Parents often relate how their children adopted other languages quicker than they could say, for example, “Amerikaners”. Can you imagine the influences on the small kids who arrived in the US this week as so-called “refugees” from a “genocide”?
The Afrikaners who have left — or “cowards” in President Cyril Ramaphosa’s parlance — are the purists who didn’t embrace diversity, peed on our constitution and legitimised misinformation.
It is these deserters, among others, who almost fought a good fight against the Basic Education Laws Amendment Act, which they viewed as a tool the government would use to wrest control of the language their children are taught in schools. By going to the US, they must necessarily have resigned themselves to embracing English and perhaps Spanish (the second-biggest language in America) as the languages their children must make do with. By getting on that chartered flight, the language battle was lost.
What we must take exception to ... is the reliance of Elon Musk’s homies on lies and misinformation to secure entry to the US through the back door
Can you imagine the new influences on those children in US schools? It’s hard to imagine a quicker way of killing Afrikaans than packing your children off to Idaho or some such funny place in America that “nobody has ever heard of”, to quote an orange-headed sage.

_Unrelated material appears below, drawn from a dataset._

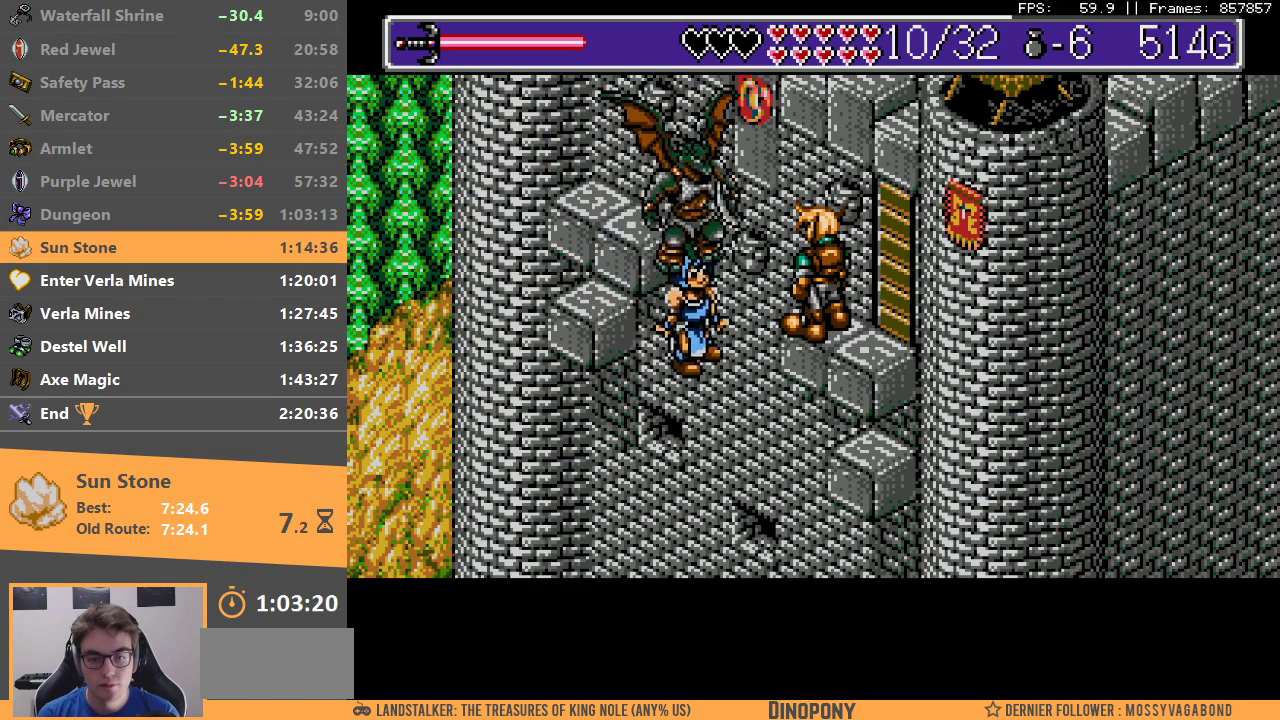
{"buttons": ["B"], "events": [[50, "B", "up"], [133, "B", "down"], [233, "B", "up"], [300, "B", "down"], [417, "B", "up"], [483, "B", "down"]]}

If truth be told, kids are also some of the meanest people around. They have no adult filters. They brutalise each other with their harsh truths. So you can expect Afrikaner children not to breathe a word about their connection to South Africa — more so Afrikaans. I know I shouldn’t, but I pity them, given the cold and dangerous world they have been thrust into.
For a few American kids who missed a few hugs, their solution is to bring a gun to school and shoot whoever is in sight. There have been 228 school shootings since 2018, according to the K-12 School Shooting Database. That they have a database tracking such matters indicates the scale of the problem, and that they’ve had so many shooting incidents suggests a crisis. Even the comedian Chris Rock responds to requests for him to speak to kids at schools thus: “F**k the kids — I am afraid of the damn kids.”
When Trump closes borders to more deserving refugees from other parts of the world but opens them specifically for Afrikaners, he essentially is setting them up for isolation and humiliation in America. If anyone doubted he was an obnoxious racist, the Afrikaners’ arrival settles the matter. This is also why it was not surprising that even the church that spent decades helping refugees settle in the US could not bring itself to get involved in this debacle. The schoolkids will, sadly, have it hard. The worst the Amerikaners can expect is that their children start to sound more American than native Americans. American accents develop in many in no time, without their adopters realising it.
This is what Frantz Fanon refers to when he says: “A [human being] who has a language consequently possesses the world expressed and implied by that language,” or that “to speak is to support the weight of a civilisation”. In this way, Afrikaners in America, without the express opportunities and support their language received in South Africa, will, in time, morph into Americans.
The loss of language rights, while crucial, will be just one of many that will occur as a result of this latest trek. The question for many is how long the Afrikaners will last in the land of the free. Put differently, when do we expect them to join the returning expats, imbued with a new appreciation of how good they had it here?
Many of us, including Ramaphosa, have been trying to refute the claim of there being “many bad things happening” in South Africa. We know US President Donald Trump has no regard for facts or the truth. So he will throw around words such as “genocide” and feel no duty to provide proof one is happening.
But others, including Deputy President Paul Mashatile, have ill-advisedly fallen over themselves to call for Afrikaners not to leave. “Please stay!” he pleaded this week. The point, though, is that it’s not in the Afrikaners’ interests to leave. Most of them — and the rest of us — know that. We don’t have to beg anyone to stay.
So we must wish our Amerikaners well but expect them back home soon. We have seen this movie before — most recently, after the 1994 elections. Back then some bought excess tinned fish and toilet paper, fearing the worst of Nelson Mandela and his communist comrades. Some packed for Perth but returned in no time, expressing renewed appreciation for Mandela and all we have here. While we suffer floods from time to time, we have no real hurricanes to worry about, much less the tornadoes and snowstorms Americans have to contend with. With an economy that is barely transforming, the best place to be for Afrikaners remains South Africa.
As a country, we should be the first to admit we have problems. Unemployment is ongoing and spawns other challenges. Crime affects everyone. It is not for us to make anyone — black or white — feel their experiences are invalid. What we must take exception to, though, is the reliance of Elon Musk’s homies on lies and misinformation to secure entry to the US through the back door.
Settling in America will be hard, and many lessons await the putative refugees. But they will no doubt soon learn that la vida es como una montaña rusa — life is a rollercoaster.
Our focus must be on rebuilding South Africa, in line with the constitution’s carefully crafted exhortation to transform our nation, heal the wounds of the past and build an economy that makes the most of our people, united in their diversity.